Le petit déj
Il y a eu petit déjeuner d'entreprise non loin dans le temps. On était tous réunis : Dieu, Jésus, Marie, Joseph, bref tout le staff managérial était présent. Moi, j'étais assis à la même table que Lucifer et Sachatte, tous les deux avaient de petits yeux. La longue queue de Lucifer, d'habitude forte, droite et vigoureuse me semblait demi-molle. Sachatte, elle, bailla plusieurs fois. Les pauvres, le travail devait les harraser.
Alors que Jésus faisait le service (la multiplication des pains, cela a du bon), Sachatte me racontait ses déboires avec un lion mal aiguillé. Il a voulu se faufiller par la chatière de la porte du Paradis-chat, mais le corps n'est pas passé. Moralité, le système fut bloqué pendant un certain temps. Ne regardant qu'elle, je ne fis pas attention à la petite cuillère. Celle-ci tomba par terre. Les deux se penchèrent pour la ramasser. La cuillère dû se bloquer sous le coin de la table car ils restèrent un certain temps penchés avant de remonter. Ou alors, ils sont tellement crevés et à moitié endormis que leur regard n'en est même plus clairvoyant.
Le déjeuner passe, le café trépasse. Prendre des nouvelles de la femme de Lucifer fut la pire idée que j'ai eue. Alors que je suis habitué à sa chaleur, ce sujet lança un froid. À ce que j'ai compris, ils se sont égosillés pour une question de chaudron. Il a claqué la porte pour terminer affalé dans un bar, ses sous-poches orbitales me servant de grille de lecture du nombre de verres bus. Sachatte étant dans le même endroit, par hasard, ils se sont soutenus l'un l'autre dans la lourde tâche de trouver le bon nombre de verres qui marie gueule de bois et trou de mémoire. Je confirme, la tâche peut être considérée comme réussie. À la base, Sachatte assistait à un enterrement de jeune fille mais la puritaine de service ne voulant entendre parler ni d'eau en vin ou ni de demi-dieux nus, l'enterrement porta bien son nom.

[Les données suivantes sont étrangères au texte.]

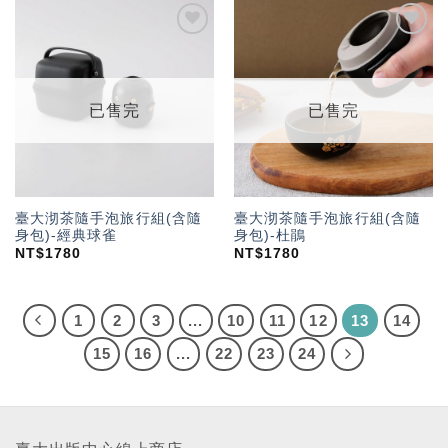
加入
加入
「願
「願
望輕
望輕
單」
單」
已售完
已售完
臺大沏茶隨手泡旅行組(含隨
臺大沏茶隨手泡旅行組(含隨
身包)-經典球雀
身包)-杜鵑
NT$
1780
NT$
1780
1
2
3
...
10
11
12
13
14
15
16
...
22
23
24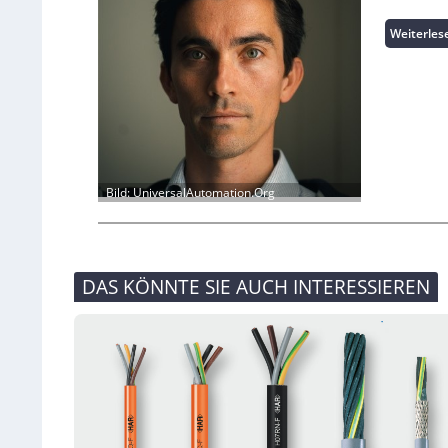
Weiterles
Bild: UniversalAutomation.Org
DAS KÖNNTE SIE AUCH INTERESSIEREN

Bon après, je n'ai pas très bien compris. Faut dire qu'ils n'étaient pas clairs non plus. Je ne sais qui de l'un a ramené l'autre mais à mon avis, vu l'état, ils ont marché serré l'un contre l'autre tels deux cartes d'un château s'empêchant de tomber l'un sur l'autre. L'amitié cela sert à ça, non ? Content que Lucifer ait trouvé quelqu'un quand il en avait besoin. Dommage que ce ne fut pas moi. Dommage que je n'étais pas là. Sachatte bourrée, c'est toujours sympa. En plus d'être très tactile, elle n'est pas complexée. Je me souviens, l'une de ses dernières grandes idées fut d'écrire "Free hugs" sur sa poitrine. Déjà, écrire bourrée c'est dur, écrire bourrée et à l'envers encore plus mais alors écrire bourrée, à l'envers et en anglais quand la seule chose qu'on sait écrire c'est Miaou... Bref, après qu'elle a essayé plusieurs fois, elle m'a demandé de le lui écrire. Que le temps peut être court quand il s'agit d'effacer à l'alcool les ratures indélébiles de la paire de seins d'une déesse chat-toyante pour ensuite y écrire vigoureusement les lettres f.r.e.e.h.u.g.s. Le saint des seins que je fus n'y a rendu que service mais l'ange que je ne suis pas en a gardé les souvenirs. Bref, une fois "le panneau" fait, une file se forma spontanément, moi j'y suis passé deux fois, en toute amitié bien sûr.